Study material section start

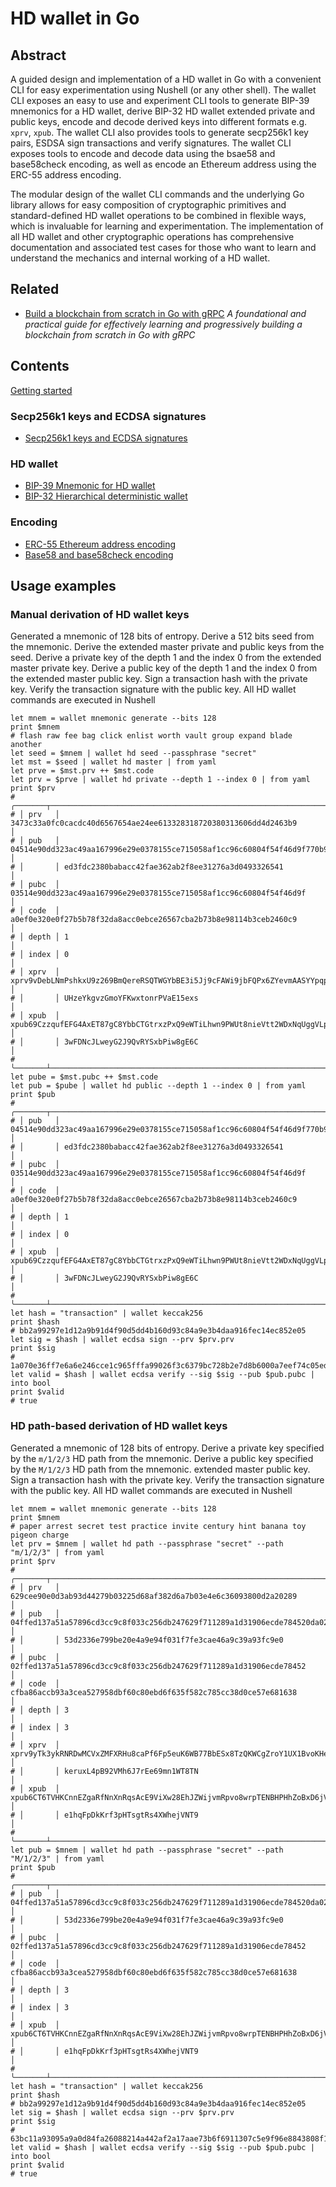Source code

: * HD wallet in Go

** Abstract

A guided design and implementation of a HD wallet in Go with a convenient CLI
for easy experimentation using Nushell (or any other shell). The wallet CLI
exposes an easy to use and experiment CLI tools to generate BIP-39 mnemonics for
a HD wallet, derive BIP-32 HD wallet extended private and public keys, encode
and decode derived keys into different formats e.g. =xprv=, =xpub=. The wallet
CLI also provides tools to generate secp256k1 key pairs, ESDSA sign transactions
and verify signatures. The wallet CLI exposes tools to encode and decode data
using the bsae58 and base58check encoding, as well as encode an Ethereum address
using the ERC-55 address encoding.

The modular design of the wallet CLI commands and the underlying Go library
allows for easy composition of cryptographic primitives and standard-defined HD
wallet operations to be combined in flexible ways, which is invaluable for
learning and experimentation. The implementation of all HD wallet and other
cryptographic operations has comprehensive documentation and associated test
cases for those who want to learn and understand the mechanics and internal
working of a HD wallet.

** Related

- [[https://github.com/volodymyrprokopyuk/go-blockchain][Build a blockchain from scratch in Go with gRPC]]
  /A foundational and practical guide for effectively learning and progressively
  building a blockchain from scratch in Go with gRPC/

** Contents

  [[/hdwallet/start.org][Getting started]]

*** Secp256k1 keys and ECDSA signatures

- [[/hdwallet/secp256k1.org][Secp256k1 keys and ECDSA signatures]]

*** HD wallet

- [[/hdwallet/mnemonic.org][BIP-39 Mnemonic for HD wallet]]
- [[/hdwallet/hdwallet.org][BIP-32 Hierarchical deterministic wallet]]

*** Encoding

- [[/hdwallet/address.org][ERC-55 Ethereum address encoding]]
- [[/crypto/base58.org][Base58 and base58check encoding]]

** Usage examples

*** Manual derivation of HD wallet keys

Generated a mnemonic of 128 bits of entropy. Derive a 512 bits seed from the
mnemonic. Derive the extended master private and public keys from the seed.
Derive a private key of the depth 1 and the index 0 from the extended master
private key. Derive a public key of the depth 1 and the index 0 from the
extended master public key. Sign a transaction hash with the private key. Verify
the transaction signature with the public key. All HD wallet commands are
executed in Nushell

#+BEGIN_SRC nushell
let mnem = wallet mnemonic generate --bits 128
print $mnem
# flash raw fee bag click enlist worth vault group expand blade another
let seed = $mnem | wallet hd seed --passphrase "secret"
let mst = $seed | wallet hd master | from yaml
let prve = $mst.prv ++ $mst.code
let prv = $prve | wallet hd private --depth 1 --index 0 | from yaml
print $prv
# ╭───────┬───────────────────────────────────────────────────────────────────────────────────╮
# │ prv   │ 3473c33a0fc0cacdc40d6567654ae24ee613328318720380313606dd4d2463b9                  │
# │ pub   │ 04514e90dd323ac49aa167996e29e0378155ce715058af1cc96c60804f54f46d9f770b92cbf05b501 │
# │       │ ed3fdc2380babacc42fae362ab2f8ee31276a3d0493326541                                 │
# │ pubc  │ 03514e90dd323ac49aa167996e29e0378155ce715058af1cc96c60804f54f46d9f                │
# │ code  │ a0ef0e320e0f27b5b78f32da8acc0ebce26567cba2b73b8e98114b3ceb2460c9                  │
# │ depth │ 1                                                                                 │
# │ index │ 0                                                                                 │
# │ xprv  │ xprv9vDebLNmPshkxU9z269BmQereRSQTWGYbBE3i5Jj9cFAWi9jbFQPx6ZYevmAASYYpqpKA7MPhH7QP │
# │       │ UHzeYkgvzGmoYFKwxtonrPVaE15exs                                                    │
# │ xpub  │ xpub69CzzqufEFG4AxET87gC8YbbCTGtrxzPxQ9eWTiLhwn9PWUt8nieVtt2WDxNqUggVLpF4YwsEVNWx │
# │       │ 3wFDNcJLweyG2J9QvRYSxbPiw8gE6C                                                    │
# ╰───────┴───────────────────────────────────────────────────────────────────────────────────╯
let pube = $mst.pubc ++ $mst.code
let pub = $pube | wallet hd public --depth 1 --index 0 | from yaml
print $pub
# ╭───────┬───────────────────────────────────────────────────────────────────────────────────╮
# │ pub   │ 04514e90dd323ac49aa167996e29e0378155ce715058af1cc96c60804f54f46d9f770b92cbf05b501 │
# │       │ ed3fdc2380babacc42fae362ab2f8ee31276a3d0493326541                                 │
# │ pubc  │ 03514e90dd323ac49aa167996e29e0378155ce715058af1cc96c60804f54f46d9f                │
# │ code  │ a0ef0e320e0f27b5b78f32da8acc0ebce26567cba2b73b8e98114b3ceb2460c9                  │
# │ depth │ 1                                                                                 │
# │ index │ 0                                                                                 │
# │ xpub  │ xpub69CzzqufEFG4AxET87gC8YbbCTGtrxzPxQ9eWTiLhwn9PWUt8nieVtt2WDxNqUggVLpF4YwsEVNWx │
# │       │ 3wFDNcJLweyG2J9QvRYSxbPiw8gE6C                                                    │
# ╰───────┴───────────────────────────────────────────────────────────────────────────────────╯
let hash = "transaction" | wallet keccak256
print $hash
# bb2a99297e1d12a9b91d4f90d5dd4b160d93c84a9e3b4daa916fec14ec852e05
let sig = $hash | wallet ecdsa sign --prv $prv.prv
print $sig
# 1a070e36ff7e6a6e246cce1c965fffa99026f3c6379bc728b2e7d8b6000a7eef74c05edae71e287f58f7cfa123df4ed417e5c63356e55cb446bf207d6bd5ffa500
let valid = $hash | wallet ecdsa verify --sig $sig --pub $pub.pubc | into bool
print $valid
# true
#+END_SRC

*** HD path-based derivation of HD wallet keys

Generated a mnemonic of 128 bits of entropy. Derive a private key specified by
the =m/1/2/3= HD path from the mnemonic. Derive a public key specified by the
=M/1/2/3= HD path from the mnemonic. extended master public key. Sign a
transaction hash with the private key. Verify the transaction signature with the
public key. All HD wallet commands are executed in Nushell

#+BEGIN_SRC nushell
let mnem = wallet mnemonic generate --bits 128
print $mnem
# paper arrest secret test practice invite century hint banana toy pigeon charge
let prv = $mnem | wallet hd path --passphrase "secret" --path "m/1/2/3" | from yaml
print $prv
# ╭───────┬───────────────────────────────────────────────────────────────────────────────────╮
# │ prv   │ 629cee90e0d3ab93d44279b03225d68af382d6a7b03e4e6c36093800d2a20289                  │
# │ pub   │ 04ffed137a51a57896cd3cc9c8f033c256db247629f711289a1d31906ecde784520da0275c282c11b │
# │       │ 53d2336e799be20e4a9e94f031f7fe3cae46a9c39a93fc9e0                                 │
# │ pubc  │ 02ffed137a51a57896cd3cc9c8f033c256db247629f711289a1d31906ecde78452                │
# │ code  │ cfba86accb93a3cea527958dbf60c80ebd6f635f582c785cc38d0ce57e681638                  │
# │ depth │ 3                                                                                 │
# │ index │ 3                                                                                 │
# │ xprv  │ xprv9yTk3ykRNRDwMCVxZMFXRHu8caPf6Fp5euK6WB77BbESx8TzQKWCgZroY1UX1BvoKHeNcnDWY5RMy │
# │       │ keruxL4pB92VMh6J7rEe69mn1WT8TN                                                    │
# │ xpub  │ xpub6CT6TVHKCnnEZgaRfNnXnRqsAcE9ViXw28EhJZWijvmRpvo8wrpTENBHPHhZoBxD6jVmBuJC4U2iA │
# │       │ e1hqFpDkKrf3pHTsgtRs4XWhejVNT9                                                    │
# ╰───────┴───────────────────────────────────────────────────────────────────────────────────╯
let pub = $mnem | wallet hd path --passphrase "secret" --path "M/1/2/3" | from yaml
print $pub
# ╭───────┬───────────────────────────────────────────────────────────────────────────────────╮
# │ pub   │ 04ffed137a51a57896cd3cc9c8f033c256db247629f711289a1d31906ecde784520da0275c282c11b │
# │       │ 53d2336e799be20e4a9e94f031f7fe3cae46a9c39a93fc9e0                                 │
# │ pubc  │ 02ffed137a51a57896cd3cc9c8f033c256db247629f711289a1d31906ecde78452                │
# │ code  │ cfba86accb93a3cea527958dbf60c80ebd6f635f582c785cc38d0ce57e681638                  │
# │ depth │ 3                                                                                 │
# │ index │ 3                                                                                 │
# │ xpub  │ xpub6CT6TVHKCnnEZgaRfNnXnRqsAcE9ViXw28EhJZWijvmRpvo8wrpTENBHPHhZoBxD6jVmBuJC4U2iA │
# │       │ e1hqFpDkKrf3pHTsgtRs4XWhejVNT9                                                    │
# ╰───────┴───────────────────────────────────────────────────────────────────────────────────╯
let hash = "transaction" | wallet keccak256
print $hash
# bb2a99297e1d12a9b91d4f90d5dd4b160d93c84a9e3b4daa916fec14ec852e05
let sig = $hash | wallet ecdsa sign --prv $prv.prv
print $sig
# 63bc11a93095a9a0d84fa26088214a442af2a17aae73b6f6911307c5e9f96e8843808f193e6e6add3c24e4bcafe05440b190ab4fb41e9ccd77c9d22345aa417700
let valid = $hash | wallet ecdsa verify --sig $sig --pub $pub.pubc | into bool
print $valid
# true
#+END_SRC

Study material section end

| What you should do |
The answer must consist of every line from the entries that holds the string "decode".

| Exercise output |
and decode derived keys into different formats e.g. =xprv=, =xpub=. The wallet
and verify signatures. The wallet CLI exposes tools to encode and decode data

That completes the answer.